* _PASSAGE SHOWN_

>> BEGIN

Permudrome -- Grid Game
Leroy Quet
The game's name is a combination of the words "permutation" and
"palindrome".
Start with an n-by-n grid,
where n is a multiple of 4.
I suggest that n is >= 8.
The players take turns. On a turn a player draws two x's into the
grid, each x into an empty square such that no column or row has more
than one x.
After there is exactly one x in each row and in each column -- n x's
total, n/4 moves for each player -- play is over.
Write down the (n-1) absolute values in order, of the changes in the
vertical positions of adjacent x's from column to column, along the
bottom of the grid.
Write down the (n-1) absolute values in order, of the changes in the
horizontal positions of adjacent x's from row to row, along the left
side of the grid.

>> END

* _OBJECTIVES_
A. Answer these questions about the Permudrome rules:
(i) Which two words are combined to form the game's name?
(ii) The grid's size n must be a multiple of what number?
(iii) How many x's does a player draw into the grid on one turn?
B. Extend the Permudrome rules, starting after the last sentence shown.

Saved entries

>> BEGIN

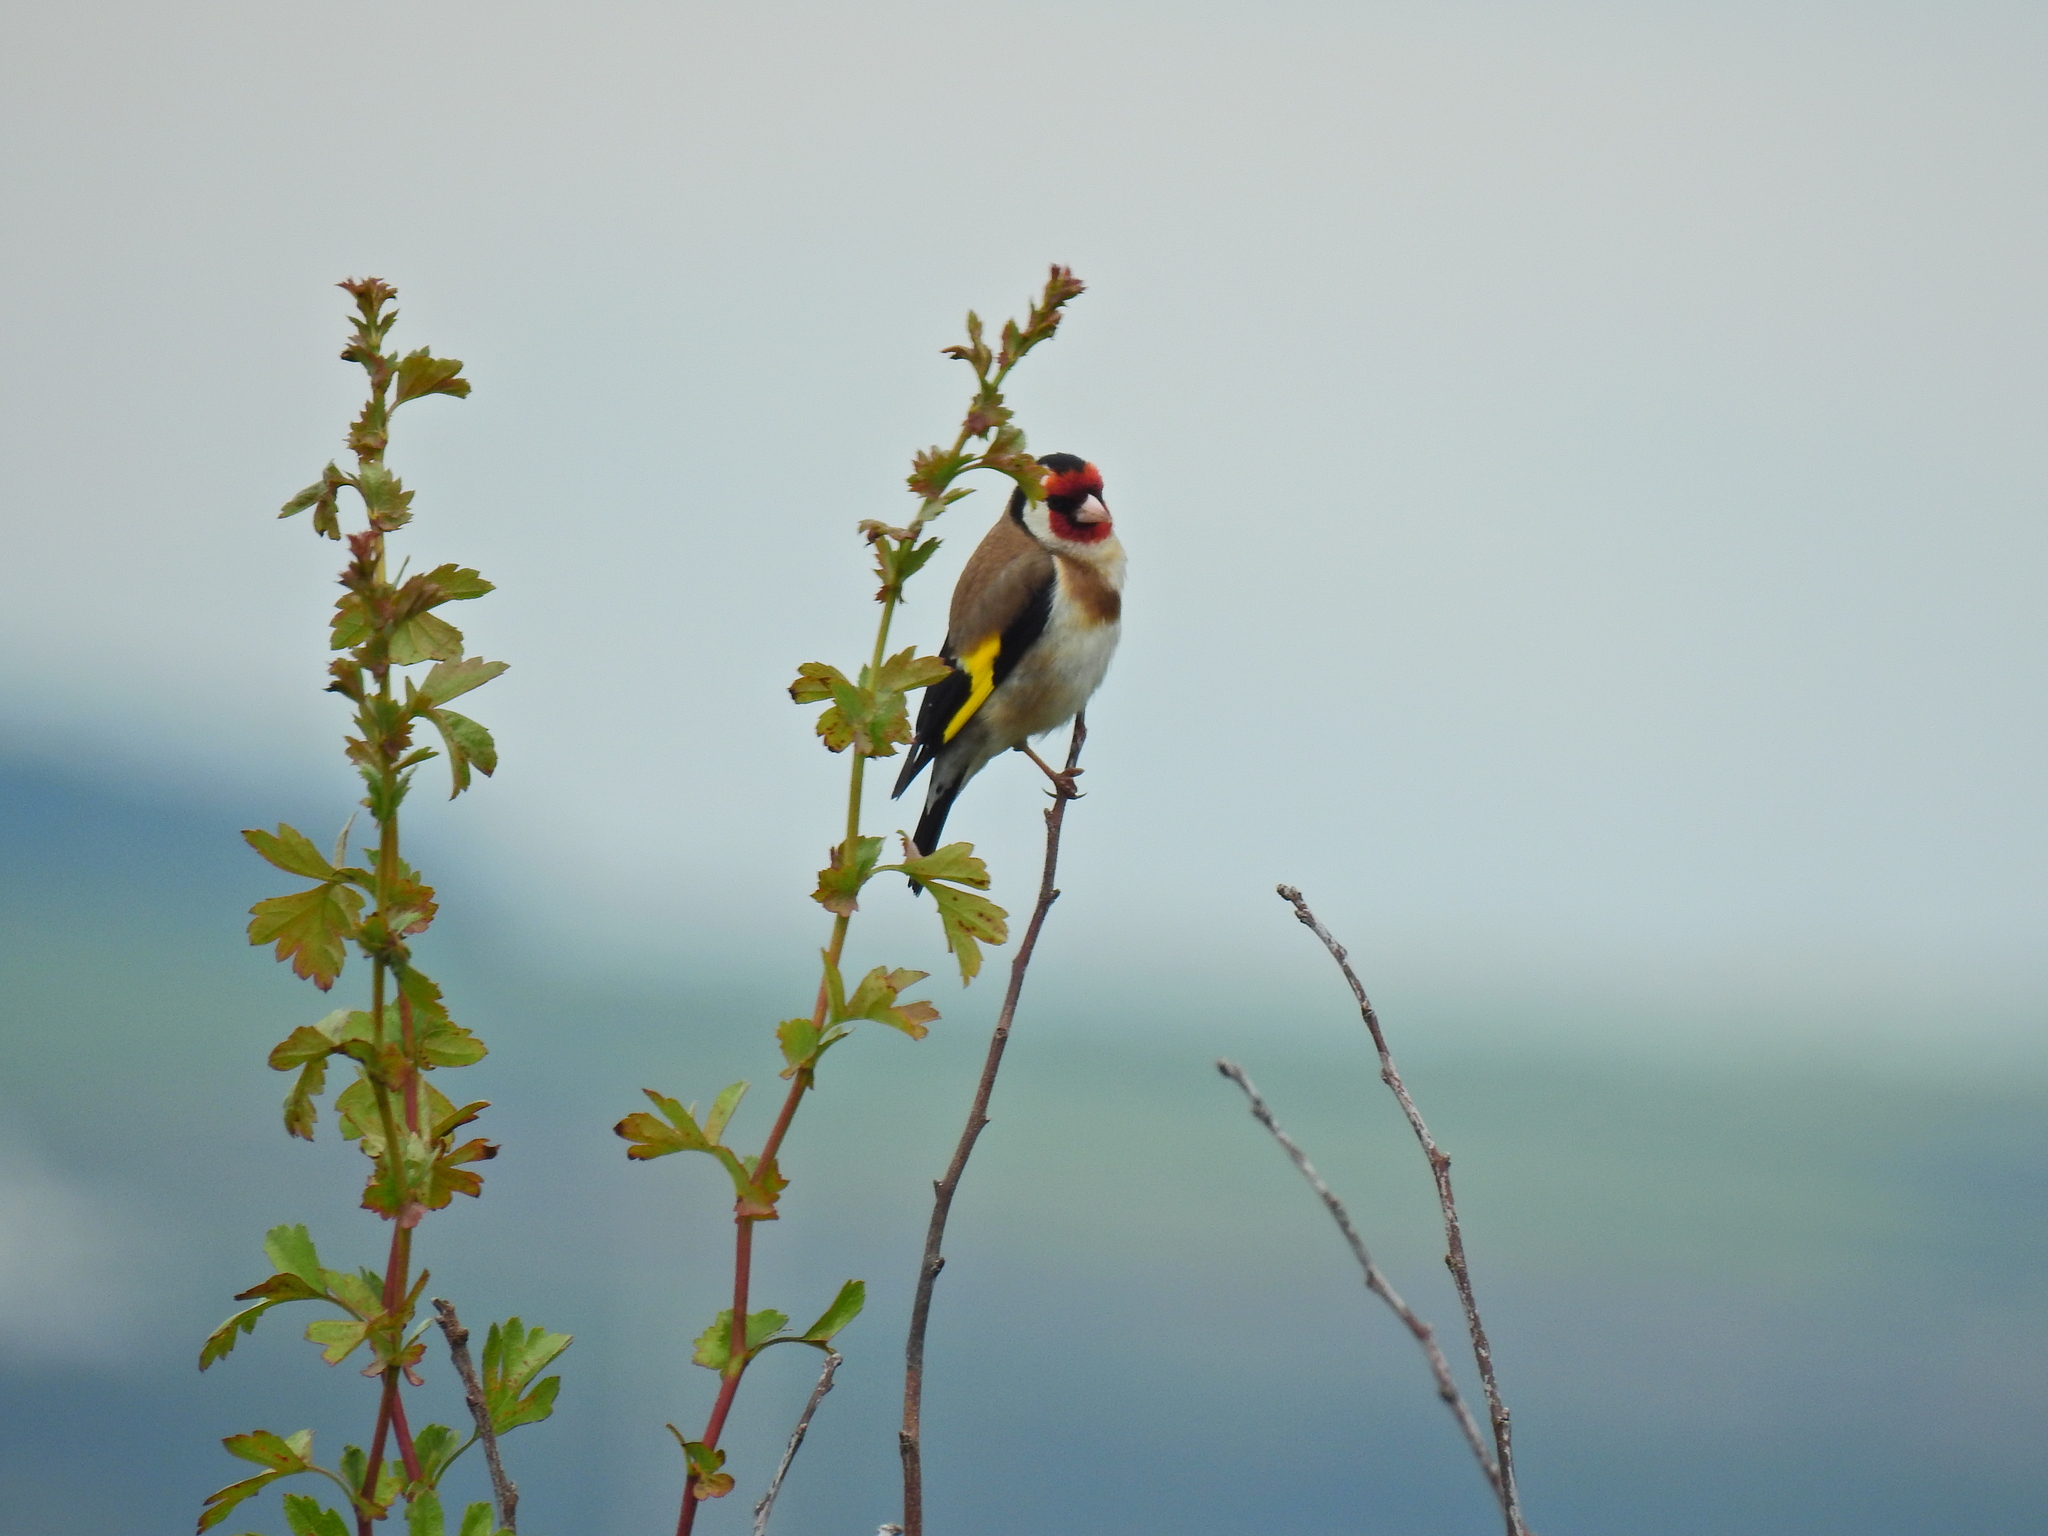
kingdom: Animalia
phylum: Chordata
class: Aves
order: Passeriformes
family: Fringillidae
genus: Carduelis
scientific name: Carduelis carduelis
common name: European goldfinch
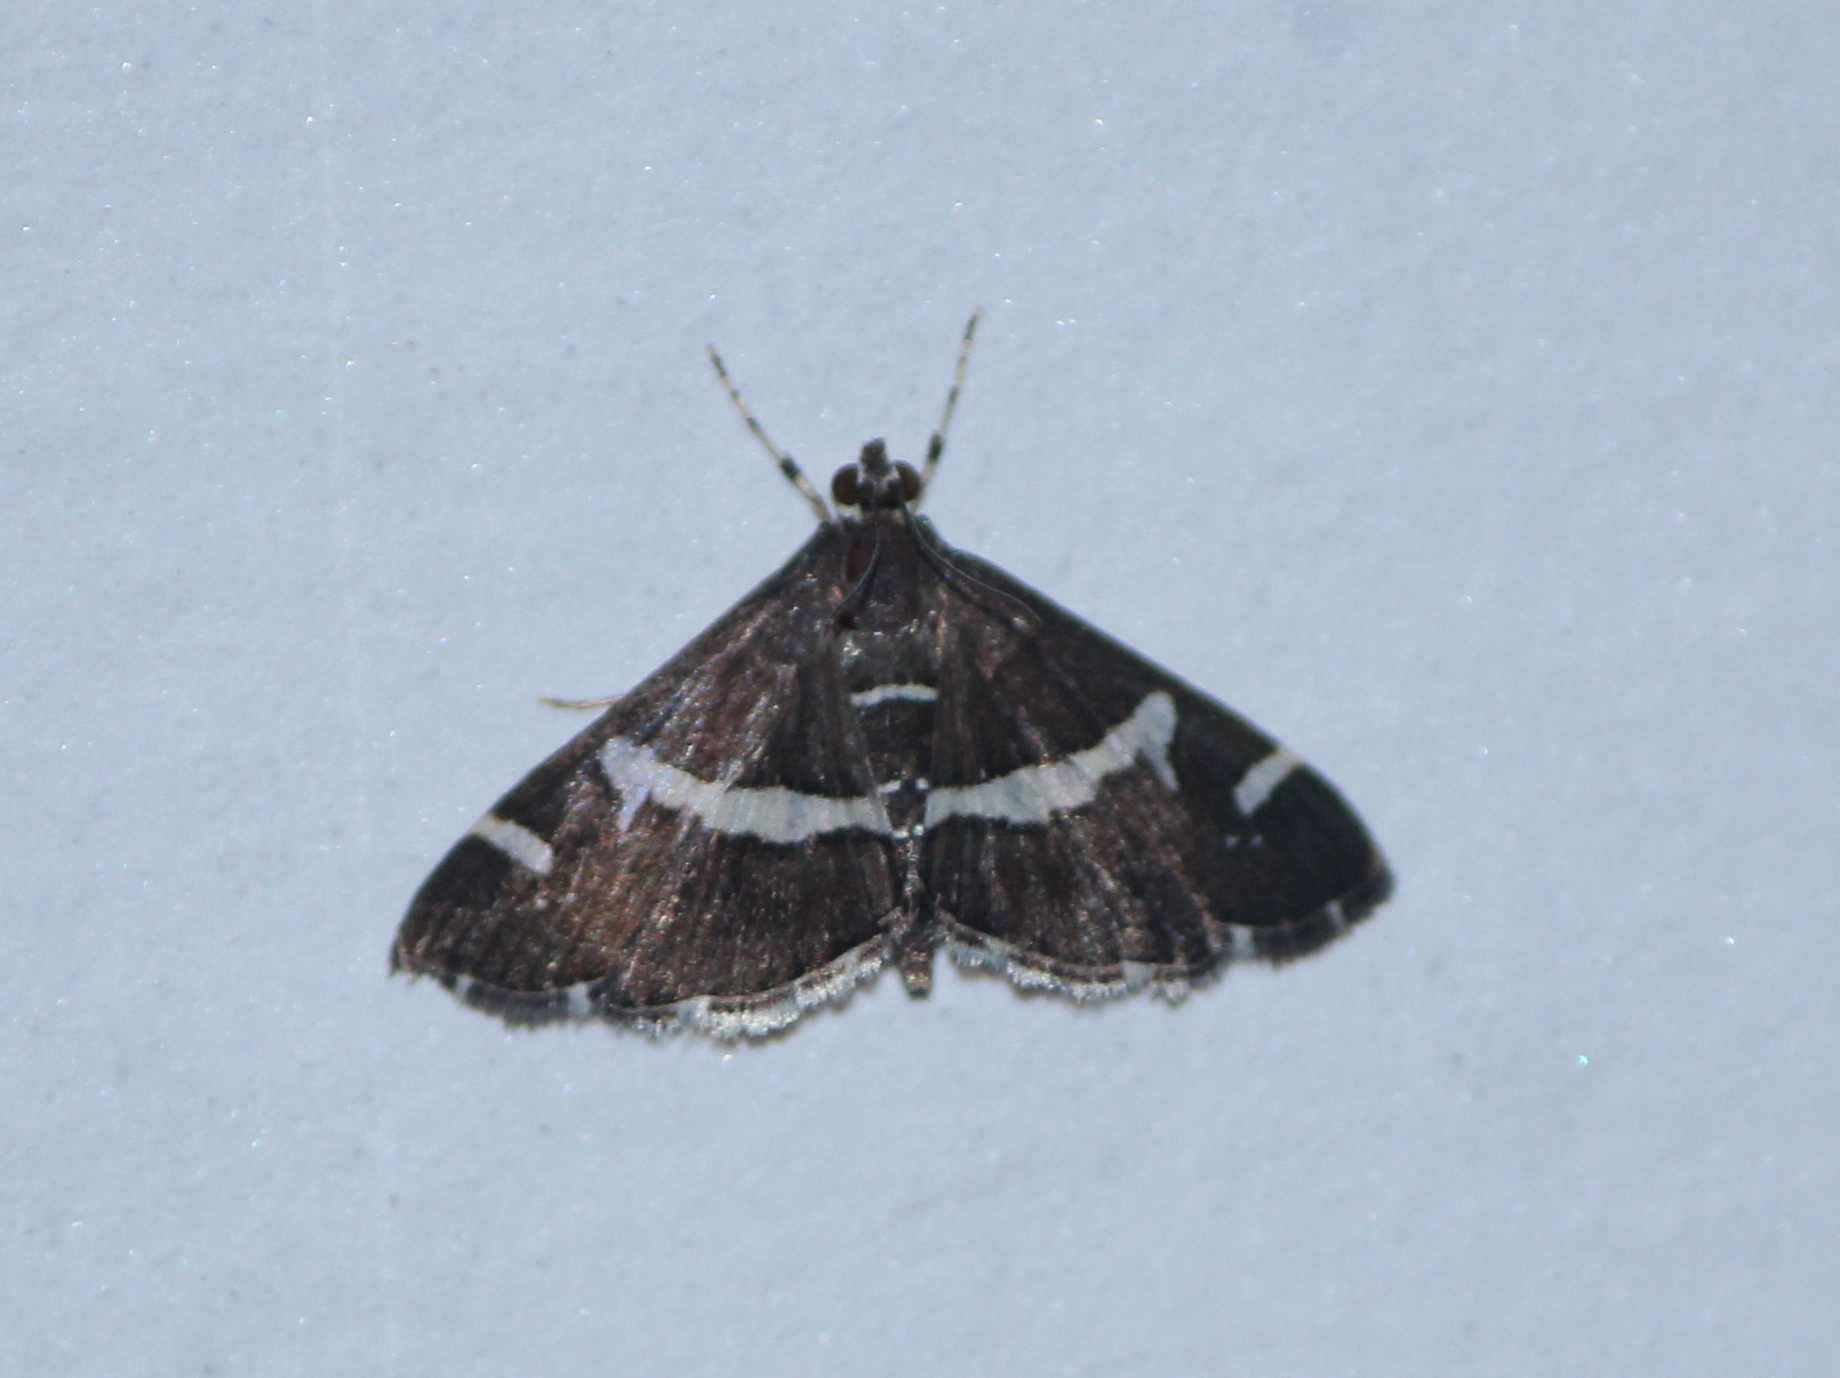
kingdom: Animalia
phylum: Arthropoda
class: Insecta
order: Lepidoptera
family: Crambidae
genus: Spoladea
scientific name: Spoladea recurvalis
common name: Beet webworm moth
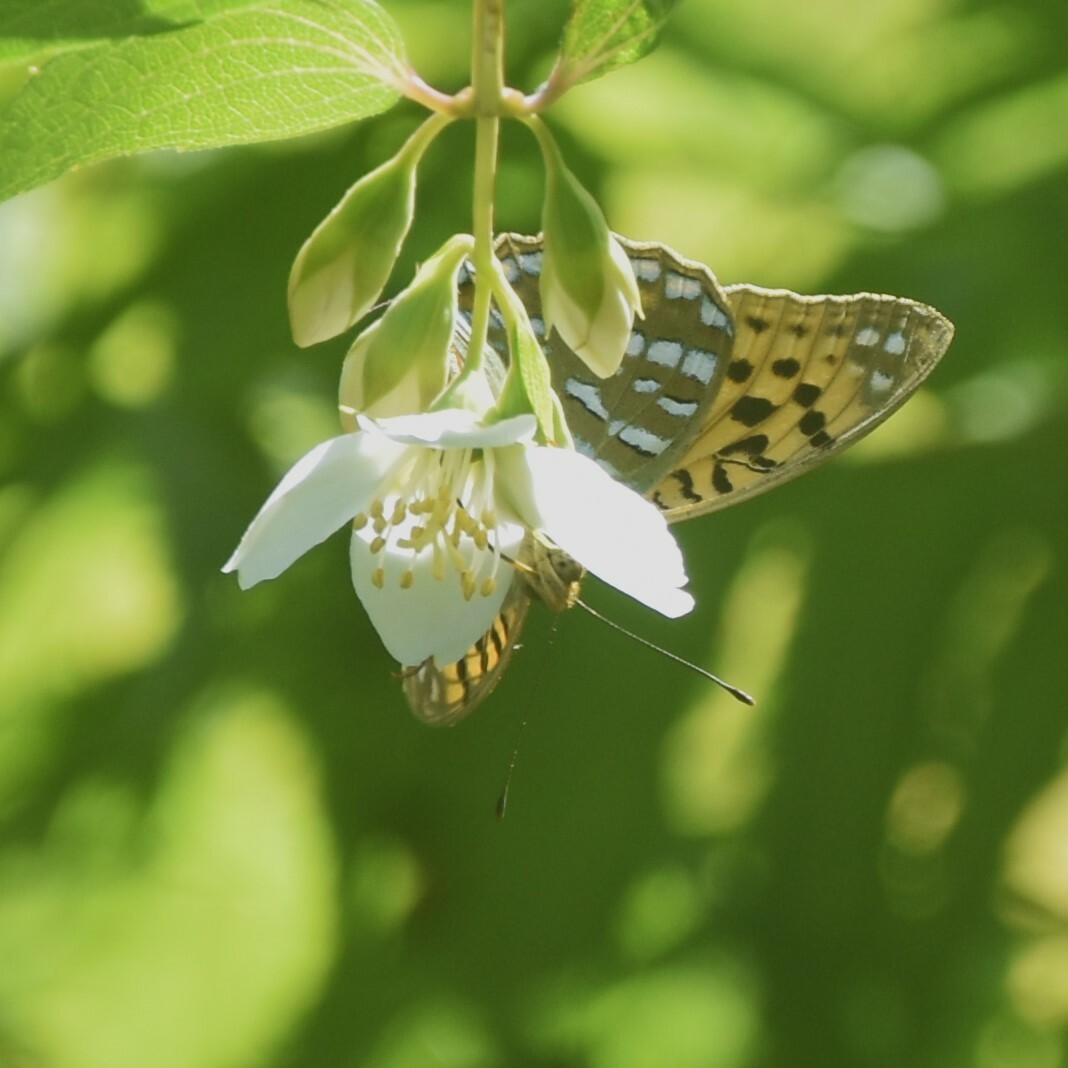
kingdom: Animalia
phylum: Arthropoda
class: Insecta
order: Lepidoptera
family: Nymphalidae
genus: Fabriciana
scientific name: Fabriciana kamala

>> END

* _ANSWERS PER TASK_
A.
(i) "Permutation" and "palindrome"
(ii) 4
(iii) Two

B.
Player 1 gets as a score the length of the largest palindromic
subsequence within the sequence of vertical changes written along the
bottom of the grid.
Player 2 gets as a score the length of the largest palindromic
subsequence within the sequence of horizontal changes written along
the left side of the grid.
Largest score wins. (Ties are possible.)
Example: n=12:
. . x . . . . . . . . .
. . . . x . . . . . . .
. . . . . . x . . . . .
x . . . . . . . . . . .
. . . . . x . . . . . .
. . . . . . . x . . . .
. x . . . . . . . . . .
. . . x . . . . . . . .
. . . . . . . . x . . .
. . . . . . . . . . . x
. . . . . . . . . . x .
. . . . . . . . . x . .
Changes in vertical positions column to column:
3,6,7,6,3,2,3,3,3,1,1
The largest palindromic subsequence is (3,6,7,6,3). Player 1 gets 5
points.
Changes in horizontal positions row to row:
2,2,6,5,2,6,2,5,3,1,1,
The largest palindromic subsequence is (5,2,6,2,5). Player 2 gets 5
points.
It is a tie.
What about strategies for this game?
Thanks,
Leroy Quet
Leroy Quet
Should I tell you why I have players draw 2 x's at a time, instead of
just one x? Or should I leave the question why as a simple puzzle?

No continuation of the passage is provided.